Exercises:
1. How would you render this sentence from the HydroMT review excerpt in Spanish: "In 'methods and workflow', a Figure 4.1 is mentioned which cannot be found in the paper."
2. Using the HydroMT review excerpt, answer each item:
(a) According to the reviewer's understanding, what makes HydroMT stand out?
(b) Which figure is mentioned in 'methods and workflow' but cannot be found in the paper?
(c) Whom does the reply thank for the helpful review?

(Excerpt to read)

The aspects mentioned in paragraphs 2 and 3 should thus be discussed more prominently. From what I understand, it is the easier set-up of models and workflows for a wide range of (different) models that makes HydroMT stands out. For what reasons would these aspects be needed? Maybe FAIR software principles and their increasingly important role in academia, or the need for model transparency in the policy-making context (just to name a few).

Functionality

In 'methods and workflow', a Figure 4.1 is mentioned which cannot be found in the paper.

While the Model API is model-agnostic, the ini-file is still model-specific, isn't it? And would the user need to fill the ini-file with information or is this information added from the Data Adapter on-the-fly?

JannisHoch avatar Nov 08 '22 08:11 JannisHoch

@JannisHoch

Many thanks for the helpful review Jannis! In this comment we provide a first response to your review which I will follow up with a commit to the branch where we apply the changes to the manuscript.

Summary

why can it be time-consuming to set-up hydro models?

(End Excerpt to read)
(Data excerpts)

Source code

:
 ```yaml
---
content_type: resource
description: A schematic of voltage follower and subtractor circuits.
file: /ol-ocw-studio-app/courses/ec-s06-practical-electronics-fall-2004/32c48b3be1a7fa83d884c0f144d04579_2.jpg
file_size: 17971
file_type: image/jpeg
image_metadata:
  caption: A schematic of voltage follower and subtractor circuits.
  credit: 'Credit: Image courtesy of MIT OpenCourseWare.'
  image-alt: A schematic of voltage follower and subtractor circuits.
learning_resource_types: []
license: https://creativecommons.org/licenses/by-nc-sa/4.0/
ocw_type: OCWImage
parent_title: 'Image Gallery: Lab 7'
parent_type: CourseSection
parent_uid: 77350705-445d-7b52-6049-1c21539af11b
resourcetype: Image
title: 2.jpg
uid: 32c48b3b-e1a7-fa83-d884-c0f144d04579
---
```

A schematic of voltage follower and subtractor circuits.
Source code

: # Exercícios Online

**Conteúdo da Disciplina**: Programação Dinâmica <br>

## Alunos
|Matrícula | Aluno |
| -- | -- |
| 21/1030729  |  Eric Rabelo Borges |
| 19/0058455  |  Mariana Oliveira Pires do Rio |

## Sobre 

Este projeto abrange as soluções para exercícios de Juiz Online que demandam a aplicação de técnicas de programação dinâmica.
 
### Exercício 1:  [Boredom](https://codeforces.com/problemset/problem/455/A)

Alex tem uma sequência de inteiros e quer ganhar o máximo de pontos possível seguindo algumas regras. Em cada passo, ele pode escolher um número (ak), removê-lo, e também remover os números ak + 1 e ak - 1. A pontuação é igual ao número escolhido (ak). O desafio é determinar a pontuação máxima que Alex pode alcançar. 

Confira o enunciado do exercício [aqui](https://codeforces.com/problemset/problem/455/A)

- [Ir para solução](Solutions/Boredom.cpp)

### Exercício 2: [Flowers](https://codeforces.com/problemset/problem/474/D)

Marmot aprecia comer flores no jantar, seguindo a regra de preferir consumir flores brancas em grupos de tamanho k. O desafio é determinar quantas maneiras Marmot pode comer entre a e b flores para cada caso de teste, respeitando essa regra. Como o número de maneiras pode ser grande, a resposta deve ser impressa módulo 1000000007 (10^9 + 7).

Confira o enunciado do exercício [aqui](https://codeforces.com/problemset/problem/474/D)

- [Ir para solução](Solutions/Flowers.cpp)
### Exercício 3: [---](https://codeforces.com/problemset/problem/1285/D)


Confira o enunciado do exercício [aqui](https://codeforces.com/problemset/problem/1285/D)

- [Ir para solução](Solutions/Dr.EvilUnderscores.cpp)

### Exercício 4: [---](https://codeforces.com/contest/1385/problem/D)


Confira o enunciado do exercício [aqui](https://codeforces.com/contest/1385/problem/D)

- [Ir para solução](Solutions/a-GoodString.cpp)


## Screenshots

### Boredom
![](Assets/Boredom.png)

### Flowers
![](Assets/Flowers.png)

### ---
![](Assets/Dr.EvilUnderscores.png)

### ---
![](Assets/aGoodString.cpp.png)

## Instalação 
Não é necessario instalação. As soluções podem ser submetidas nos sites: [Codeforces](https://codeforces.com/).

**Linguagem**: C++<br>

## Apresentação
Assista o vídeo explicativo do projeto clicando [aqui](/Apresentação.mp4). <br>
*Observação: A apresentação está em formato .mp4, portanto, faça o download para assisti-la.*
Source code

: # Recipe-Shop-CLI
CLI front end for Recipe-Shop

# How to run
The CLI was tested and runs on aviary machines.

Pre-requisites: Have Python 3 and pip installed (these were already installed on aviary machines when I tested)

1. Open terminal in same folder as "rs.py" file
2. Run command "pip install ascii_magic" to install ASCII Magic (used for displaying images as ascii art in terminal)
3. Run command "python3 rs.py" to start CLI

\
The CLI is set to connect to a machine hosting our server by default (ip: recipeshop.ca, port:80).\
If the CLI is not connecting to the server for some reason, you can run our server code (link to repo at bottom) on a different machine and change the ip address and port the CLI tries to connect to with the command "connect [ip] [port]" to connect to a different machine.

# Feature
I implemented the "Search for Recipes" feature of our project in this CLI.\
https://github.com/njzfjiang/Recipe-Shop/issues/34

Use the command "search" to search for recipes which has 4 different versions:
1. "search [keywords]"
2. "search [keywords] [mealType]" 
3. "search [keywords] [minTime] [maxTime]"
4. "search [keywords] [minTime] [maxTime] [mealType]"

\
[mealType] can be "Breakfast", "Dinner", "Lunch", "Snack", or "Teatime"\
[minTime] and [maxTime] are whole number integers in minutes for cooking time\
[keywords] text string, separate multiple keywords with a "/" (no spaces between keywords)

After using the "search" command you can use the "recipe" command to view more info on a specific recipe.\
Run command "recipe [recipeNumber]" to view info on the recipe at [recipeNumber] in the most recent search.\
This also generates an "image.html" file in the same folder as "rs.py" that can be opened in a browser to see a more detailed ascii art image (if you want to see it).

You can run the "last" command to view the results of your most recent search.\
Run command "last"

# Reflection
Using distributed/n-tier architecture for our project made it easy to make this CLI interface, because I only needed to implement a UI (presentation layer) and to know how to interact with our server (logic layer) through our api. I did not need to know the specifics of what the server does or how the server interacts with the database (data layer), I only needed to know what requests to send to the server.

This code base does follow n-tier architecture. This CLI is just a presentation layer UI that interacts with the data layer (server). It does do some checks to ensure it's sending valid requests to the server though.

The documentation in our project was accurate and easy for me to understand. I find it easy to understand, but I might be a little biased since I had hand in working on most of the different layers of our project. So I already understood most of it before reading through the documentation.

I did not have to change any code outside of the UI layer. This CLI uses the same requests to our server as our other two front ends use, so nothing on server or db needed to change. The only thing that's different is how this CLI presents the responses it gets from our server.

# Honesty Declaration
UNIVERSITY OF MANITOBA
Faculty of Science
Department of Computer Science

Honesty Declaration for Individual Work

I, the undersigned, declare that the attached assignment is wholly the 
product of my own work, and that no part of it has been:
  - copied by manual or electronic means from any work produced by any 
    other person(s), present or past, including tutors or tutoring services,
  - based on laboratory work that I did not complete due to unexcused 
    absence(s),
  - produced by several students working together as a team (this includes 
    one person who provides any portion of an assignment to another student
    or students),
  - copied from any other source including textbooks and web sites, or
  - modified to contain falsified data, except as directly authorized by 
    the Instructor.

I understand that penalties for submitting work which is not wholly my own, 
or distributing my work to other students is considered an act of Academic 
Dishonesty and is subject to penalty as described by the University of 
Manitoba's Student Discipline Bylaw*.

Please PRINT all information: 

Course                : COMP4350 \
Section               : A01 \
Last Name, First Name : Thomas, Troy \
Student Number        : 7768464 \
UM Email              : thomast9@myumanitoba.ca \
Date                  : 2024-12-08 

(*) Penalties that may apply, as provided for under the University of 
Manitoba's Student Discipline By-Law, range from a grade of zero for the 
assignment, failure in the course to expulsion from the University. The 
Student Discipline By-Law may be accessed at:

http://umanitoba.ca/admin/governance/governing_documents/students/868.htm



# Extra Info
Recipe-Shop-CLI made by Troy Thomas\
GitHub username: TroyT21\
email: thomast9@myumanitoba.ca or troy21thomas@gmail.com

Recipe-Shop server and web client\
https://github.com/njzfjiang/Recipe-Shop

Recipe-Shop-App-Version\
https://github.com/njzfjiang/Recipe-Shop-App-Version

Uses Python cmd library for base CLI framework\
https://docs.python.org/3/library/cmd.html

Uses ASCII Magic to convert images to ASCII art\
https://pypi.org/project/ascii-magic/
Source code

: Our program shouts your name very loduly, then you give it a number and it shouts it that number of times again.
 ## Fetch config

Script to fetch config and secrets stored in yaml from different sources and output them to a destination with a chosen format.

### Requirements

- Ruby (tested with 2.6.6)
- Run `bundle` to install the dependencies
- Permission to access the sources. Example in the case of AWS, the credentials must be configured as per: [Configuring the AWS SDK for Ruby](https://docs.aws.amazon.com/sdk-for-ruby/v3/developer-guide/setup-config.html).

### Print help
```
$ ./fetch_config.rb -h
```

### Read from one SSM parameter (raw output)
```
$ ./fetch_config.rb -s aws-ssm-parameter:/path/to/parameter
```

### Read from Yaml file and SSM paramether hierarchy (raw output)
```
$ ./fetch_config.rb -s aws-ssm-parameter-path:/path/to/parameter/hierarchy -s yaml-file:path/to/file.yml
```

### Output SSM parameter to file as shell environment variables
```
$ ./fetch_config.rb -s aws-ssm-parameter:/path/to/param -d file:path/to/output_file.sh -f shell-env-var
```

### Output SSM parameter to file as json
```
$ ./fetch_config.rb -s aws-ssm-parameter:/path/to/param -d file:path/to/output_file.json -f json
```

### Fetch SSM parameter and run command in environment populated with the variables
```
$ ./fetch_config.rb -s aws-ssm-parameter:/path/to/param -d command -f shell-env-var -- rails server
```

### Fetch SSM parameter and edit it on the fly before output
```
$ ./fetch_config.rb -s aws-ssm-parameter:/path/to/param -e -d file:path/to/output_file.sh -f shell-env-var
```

(End Data excerpts)

Answer list:
1. En 'methods and workflow' se menciona una Figura 4.1 que no se encuentra en el artículo.

2.
(a) The easier set-up of models and workflows for a wide range of (different) models.
(b) Figure 4.1.
(c) Jannis.